**Exercise prompt**: Restate, word for word and with no pictures, the stretch of lines in the data below that begins at the line with "DOWNLOAD RESULTS" and ends at the line with "My father-in-law loves adorning the family", inclusive.

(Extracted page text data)

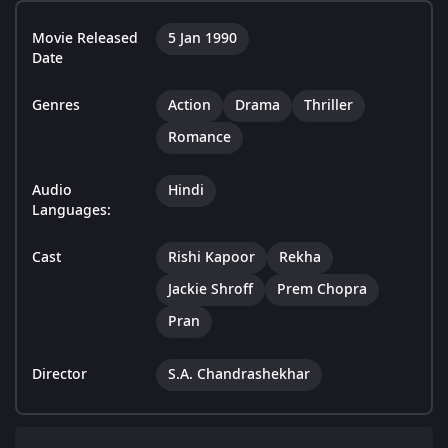
Movie Released
5 Jan 1990
Date
Genres
Action
Drama
Thriller
Romance
Audio
Hindi
Languages:
Cast
Rishi Kapoor
Rekha
Jackie Shroff
Prem Chopra
Pran
Director
S.A. Chandrashekhar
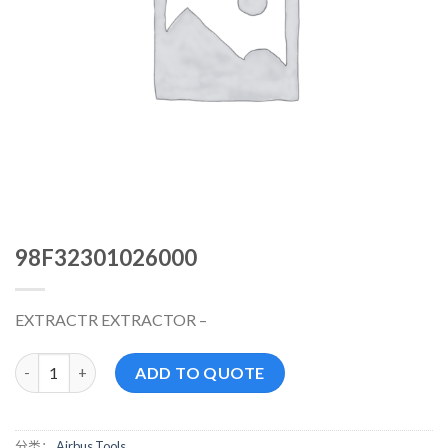
98F32301026000
EXTRACTR EXTRACTOR –
98F32301026000 数量
ADD TO QUOTE
分类：
Airbus Tools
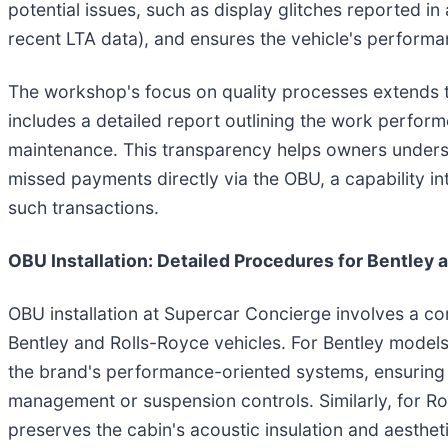
potential issues, such as display glitches reported in
recent LTA data), and ensures the vehicle's perform
The workshop's focus on quality processes extends t
includes a detailed report outlining the work perfo
maintenance. This transparency helps owners understan
missed payments directly via the OBU, a capability i
such transactions.
OBU Installation: Detailed Procedures for Bentley 
OBU installation at Supercar Concierge involves a c
Bentley and Rolls-Royce vehicles. For Bentley models 
the brand's performance-oriented systems, ensuring 
management or suspension controls. Similarly, for Rol
preserves the cabin's acoustic insulation and aesthet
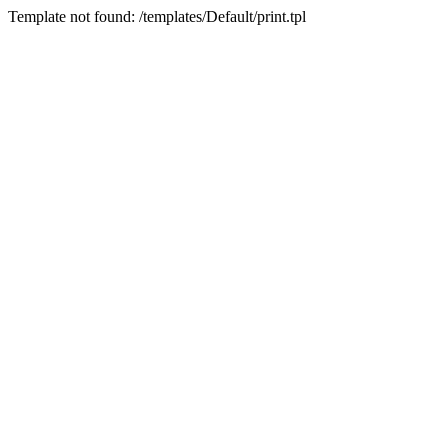
Template not found: /templates/Default/print.tpl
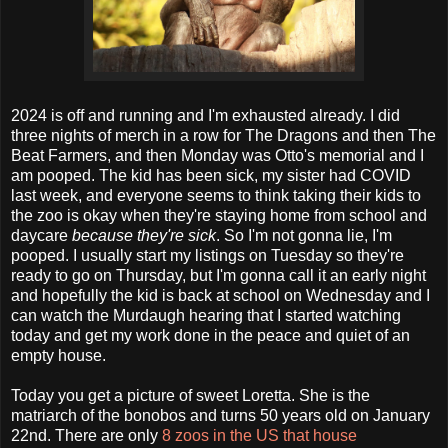
2024 is off and running and I'm exhausted already. I did
three nights of merch in a row for The Dragons and then The
Beat Farmers, and then Monday was Otto's memorial and I
am pooped. The kid has been sick, my sister had COVID
last week, and everyone seems to think taking their kids to
the zoo is okay when they're staying home from school and
daycare
because they're sick
. So I'm not gonna lie, I'm
pooped. I usually start my listings on Tuesday so they're
ready to go on Thursday, but I'm gonna call it an early night
and hopefully the kid is back at school on Wednesday and I
can watch the Murdaugh hearing that I started watching
today and get my work done in the peace and quiet of an
empty house.
Today you get a picture of sweet Loretta. She is the
matriarch of the bonobos and turns 50 years old on January
22nd. There are only
8 zoos in the US that house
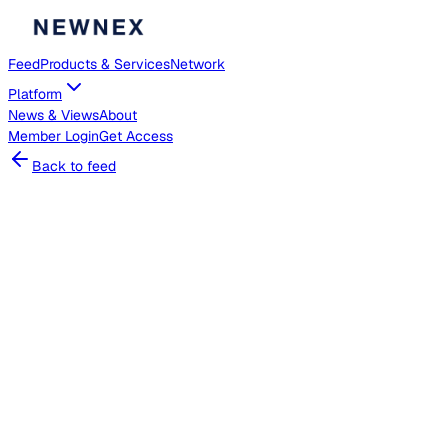
Feed
Products & Services
Network
Platform
News & Views
About
Member
Login
Get Access
Back to feed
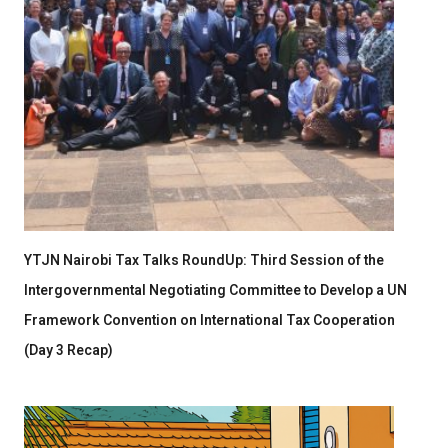
YTJN Nairobi Tax Talks RoundUp: Third Session of the
Intergovernmental Negotiating Committee to Develop a UN
Framework Convention on International Tax Cooperation
(Day 3 Recap)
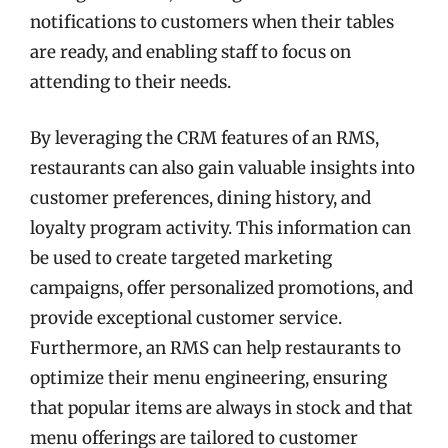
notifications to customers when their tables
are ready, and enabling staff to focus on
attending to their needs.
By leveraging the CRM features of an RMS,
restaurants can also gain valuable insights into
customer preferences, dining history, and
loyalty program activity. This information can
be used to create targeted marketing
campaigns, offer personalized promotions, and
provide exceptional customer service.
Furthermore, an RMS can help restaurants to
optimize their menu engineering, ensuring
that popular items are always in stock and that
menu offerings are tailored to customer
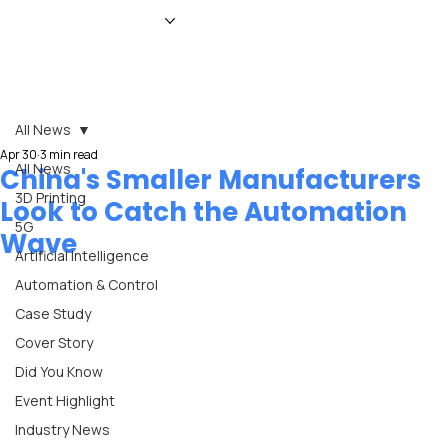
HOME
NEWS
MAGAZINE
EVENTS
ADVERTISE
ABOUT US
CONTACT
All News
Apr 30
3 min read
All News
China's Smaller Manufacturers
3D Printing
Look to Catch the Automation
5G
Wave
Artificial Intelligence
Automation & Control
Case Study
Cover Story
Did You Know
Event Highlight
Industry News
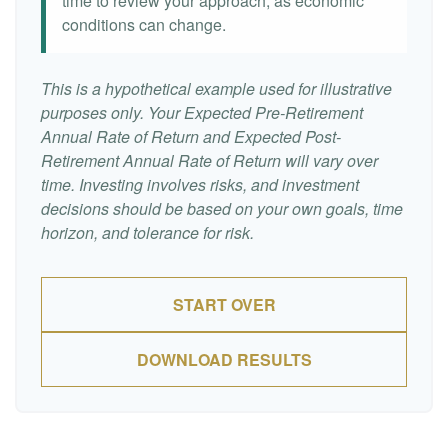
time to review your approach, as economic
conditions can change.
This is a hypothetical example used for illustrative
purposes only. Your Expected Pre-Retirement
Annual Rate of Return and Expected Post-
Retirement Annual Rate of Return will vary over
time. Investing involves risks, and investment
decisions should be based on your own goals, time
horizon, and tolerance for risk.
START OVER
DOWNLOAD RESULTS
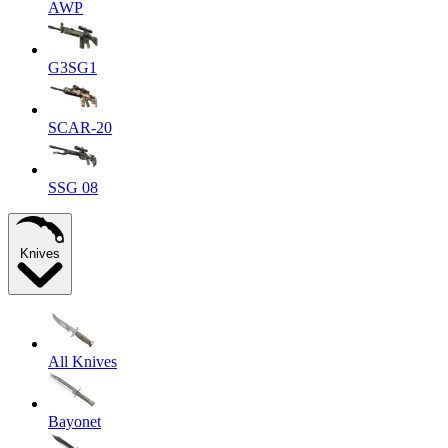
AWP
G3SG1
SCAR-20
SSG 08
Knives
All Knives
Bayonet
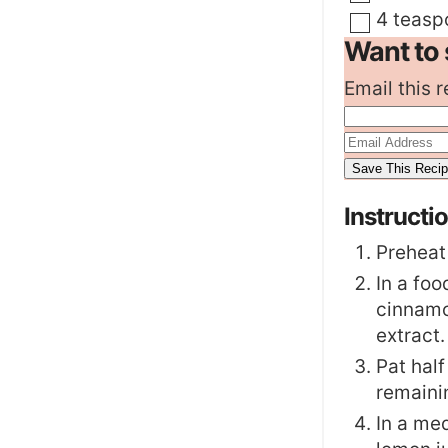
▢
4
teasp
Want to 
Email this r
Instructi
Preheat
In a foo
cinnamo
extract.
Pat half
remaini
In a me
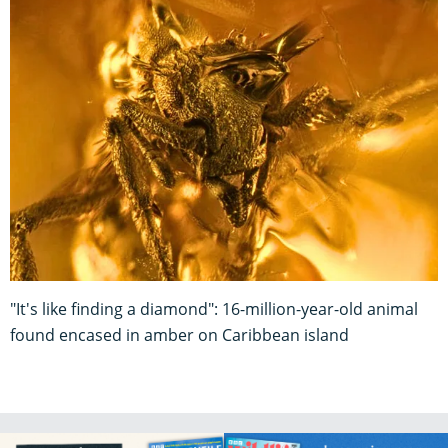
"It's like finding a diamond": 16-million-year-old animal
found encased in amber on Caribbean island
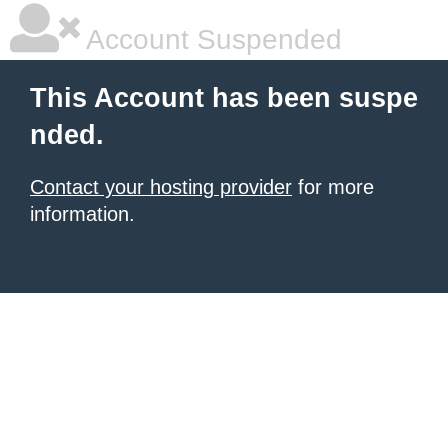
Account Suspended
This Account has been suspe
nded.
Contact your hosting provider
for more
information.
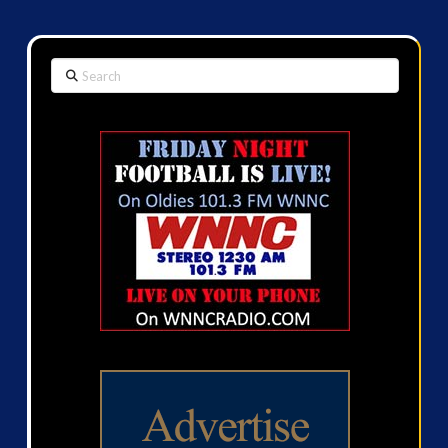
Search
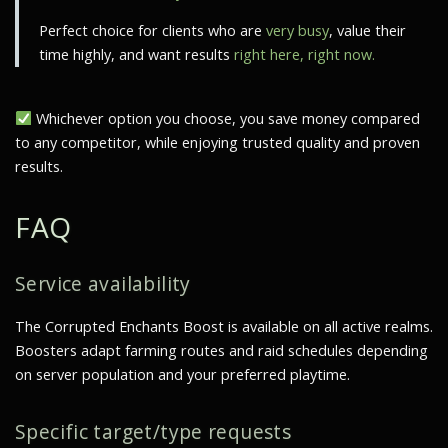
Perfect choice for clients who are
very busy
, value their
time highly, and want results
right here, right now.
Whichever option you choose, you save money compared
to any competitor, while enjoying trusted quality and proven
results.
FAQ
Service availability
The Corrupted Enchants Boost is available on all active realms.
Boosters adapt farming routes and raid schedules depending
on server population and your preferred playtime.
Specific target/type requests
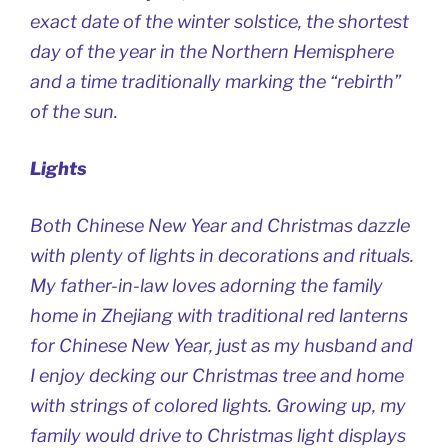
exact date of the winter solstice, the shortest
day of the year in the Northern Hemisphere
and a time traditionally marking the “rebirth”
of the sun.
Lights
Both Chinese New Year and Christmas dazzle
with plenty of lights in decorations and rituals.
My father-in-law loves adorning the family
home in Zhejiang with traditional red lanterns
for Chinese New Year, just as my husband and
I enjoy decking our Christmas tree and home
with strings of colored lights. Growing up, my
family would drive to Christmas light displays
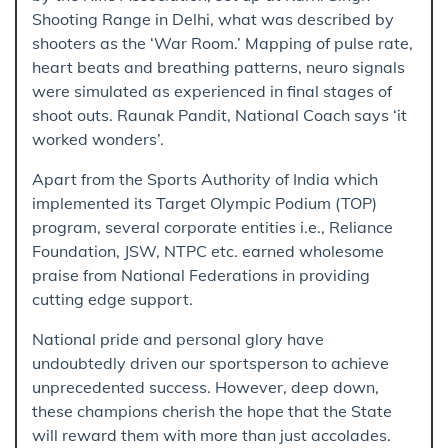
Shooting Range in Delhi, what was described by
shooters as the ‘War Room.’ Mapping of pulse rate,
heart beats and breathing patterns, neuro signals
were simulated as experienced in final stages of
shoot outs. Raunak Pandit, National Coach says ‘it
worked wonders’.
Apart from the Sports Authority of India which
implemented its Target Olympic Podium (TOP)
program, several corporate entities i.e., Reliance
Foundation, JSW, NTPC etc. earned wholesome
praise from National Federations in providing
cutting edge support.
National pride and personal glory have
undoubtedly driven our sportsperson to achieve
unprecedented success. However, deep down,
these champions cherish the hope that the State
will reward them with more than just accolades.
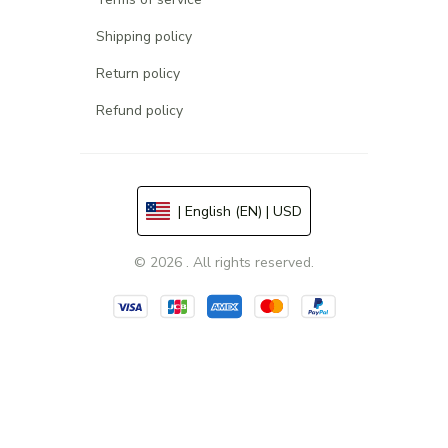
Shipping policy
Return policy
Refund policy
| English (EN) | USD
© 2026 . All rights reserved.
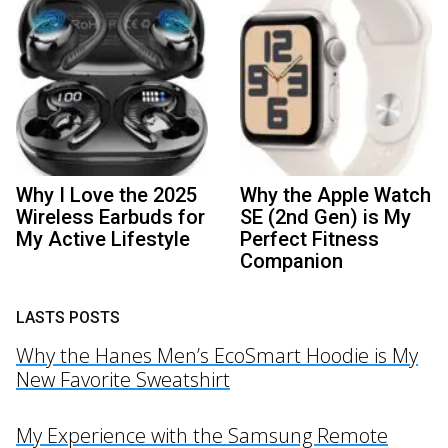
Why I Love the 2025
Why the Apple Watch
Wireless Earbuds for
SE (2nd Gen) is My
My Active Lifestyle
Perfect Fitness
Companion
LASTS POSTS
Why the Hanes Men’s EcoSmart Hoodie is My
New Favorite Sweatshirt
My Experience with the Samsung Remote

**Response box**:
DOWNLOAD RESULTS
AWP
G3SG1
SCAR-20
SSG 08
Knives
All Knives
Bayonet
▢
4
teasp
Want to 
Email this r
Instructi
Preheat
In a foo
cinnamo
extract.
Pat half
remaini
In a me
"It's like finding a diamond": 16-million-year-old animal
found encased in amber on Caribbean island
Account Suspended
This Account has been suspe
nded.
Contact your hosting provider
for more
information.
Search
Perfect choice for clients who are
very busy
, value their
time highly, and want results
right here, right now.
Whichever option you choose, you save money compared
to any competitor, while enjoying trusted quality and proven
results.
FAQ
Service availability
The Corrupted Enchants Boost is available on all active realms.
Boosters adapt farming routes and raid schedules depending
on server population and your preferred playtime.
Specific target/type requests
exact date of the winter solstice, the shortest
day of the year in the Northern Hemisphere
and a time traditionally marking the “rebirth”
of the sun.
Lights
Both Chinese New Year and Christmas dazzle
with plenty of lights in decorations and rituals.
My father-in-law loves adorning the family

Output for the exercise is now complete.